*** Opening Supplied data ***

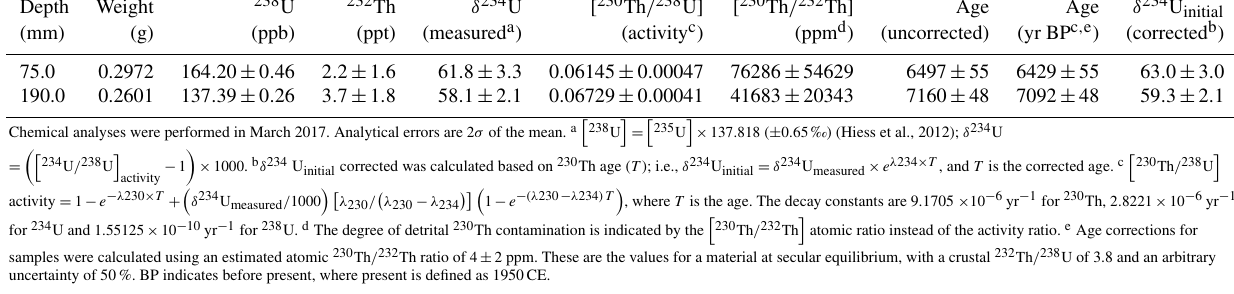
Table 3. Thorium-230 dating results of stalagmite HSN1 from Hoshino Cave. Depth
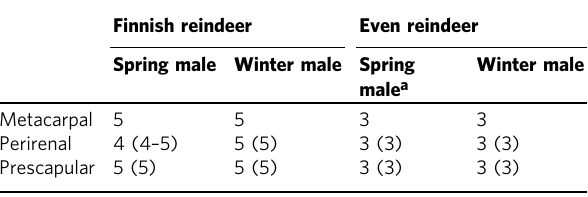
Table 3 Summary of adipose tissue samples used for RNA-seq and physiological studies (the latter in brackets). Finnish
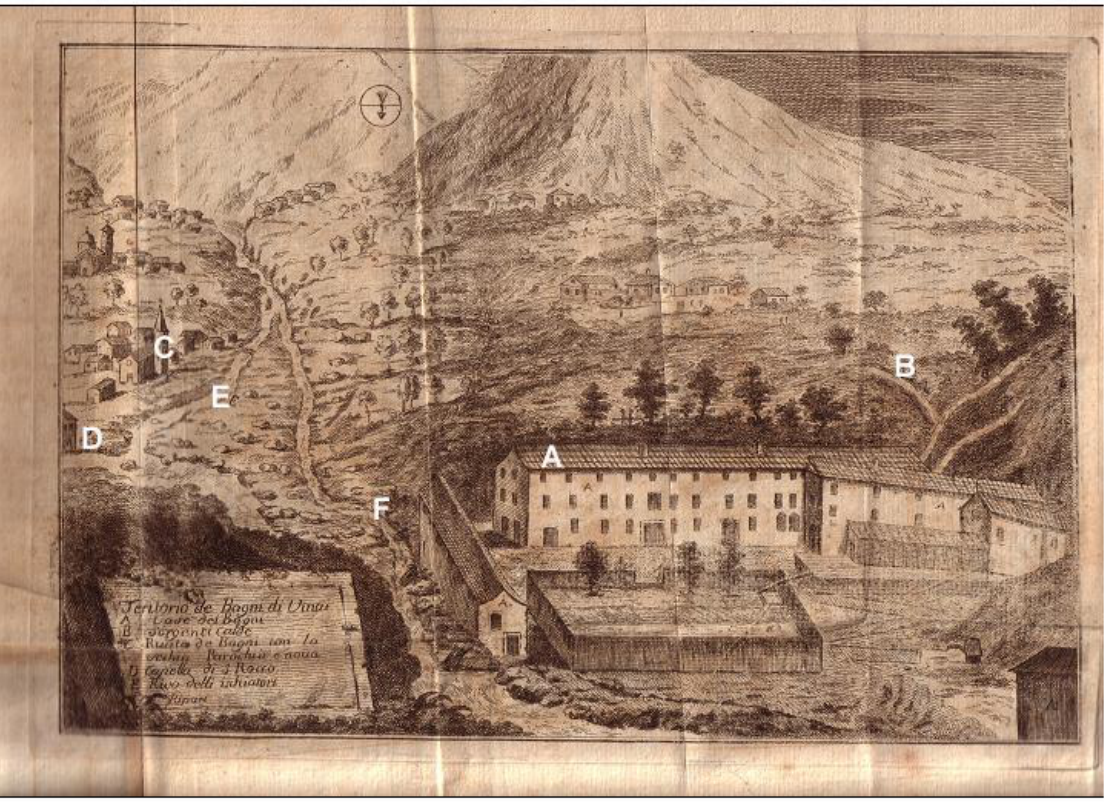
Figure 15. A rare lithograph reproduction dating back 1775 in which the Bagni thermal housing, on the Ischiator alluvial fan, is depicted ( A ), as well as the thermal springs ( B ). Other inscriptions are the old Bagni village ( C ) and the ruins of the San Rocco Chapel ( D ), partly destroyed by debris flow occurring in 1754 by the Ischiator torrent ( E ). Defense structures ( F ) are also depicted.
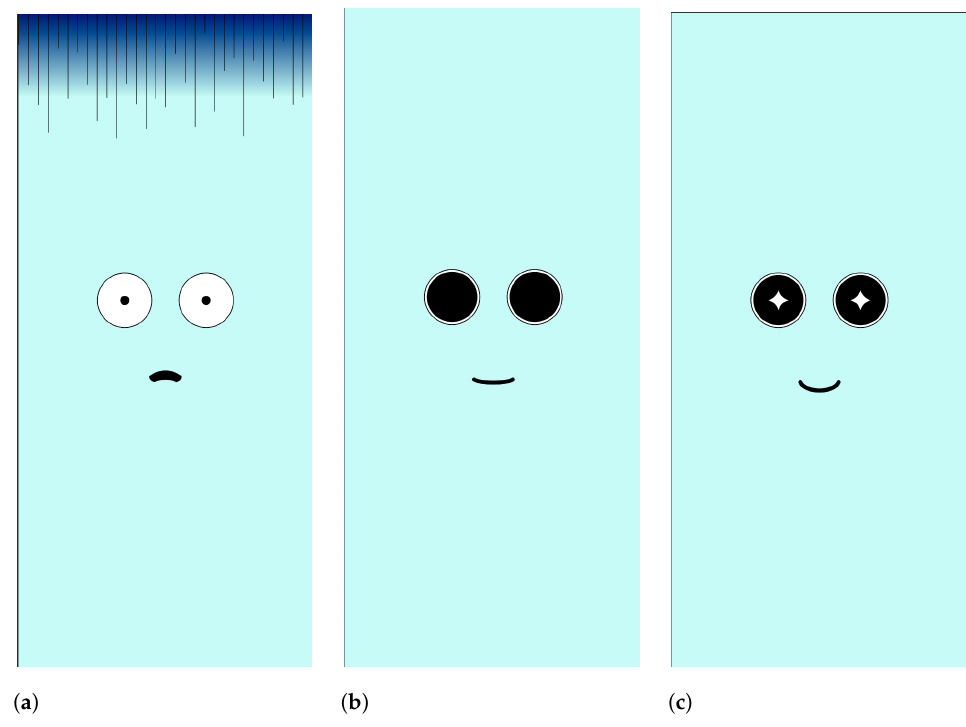
Figure 9. Face representing the different fuzzy values of the general state. ( a ) Face representing fear. ( b ) Face representing happy and standard. ( c ) Face representing happy and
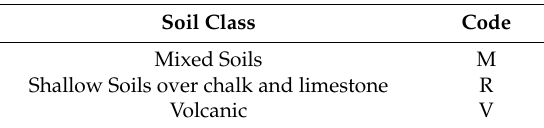
Table 2. Ground type and the code of each class.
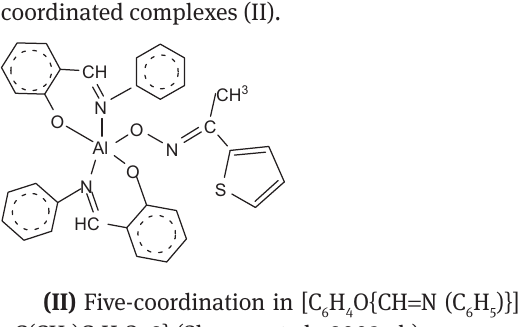
Table 1 IR spectral data (cm -1 ) of [(CH and [(CH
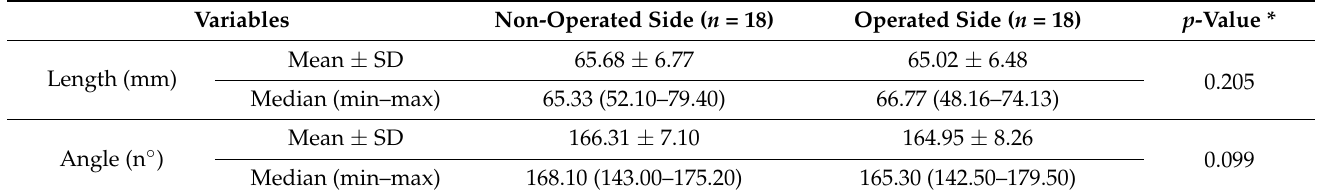
Table 2. Comparison between the operated and non-operated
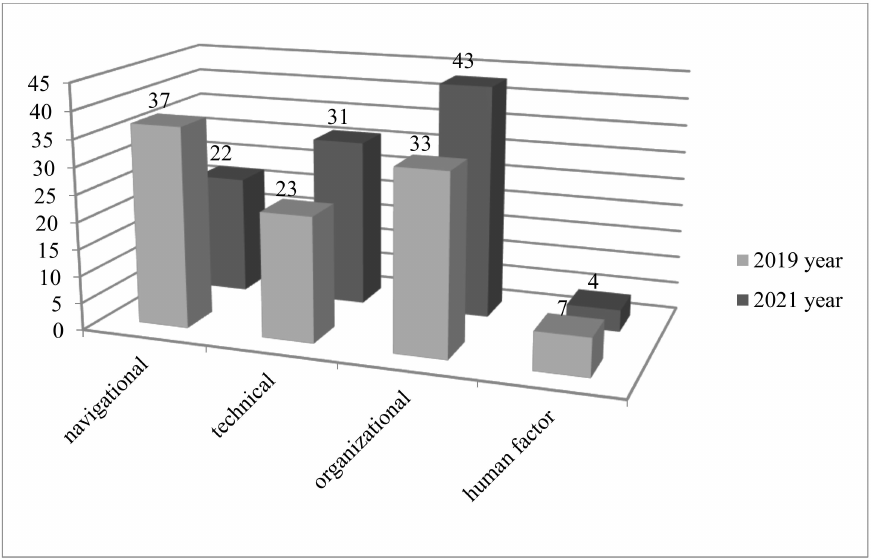
Figure 2. Groups of factors that lead to emergencies on water transport by comparing the data of 2019 and 2021, according to their share in the total number of accidents,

*** Closing Supplied data ***

(Your objective):
Wherever the string "Table" appears in the entries above, list that line.

(Solution to the exercise):
Table 3. Thorium-230 dating results of stalagmite HSN1 from Hoshino Cave. Depth
Table 3 Summary of adipose tissue samples used for RNA-seq and physiological studies (the latter in brackets). Finnish
Table 2. Ground type and the code of each class.
Table 1 IR spectral data (cm -1 ) of [(CH and [(CH
Table 2. Comparison between the operated and non-operated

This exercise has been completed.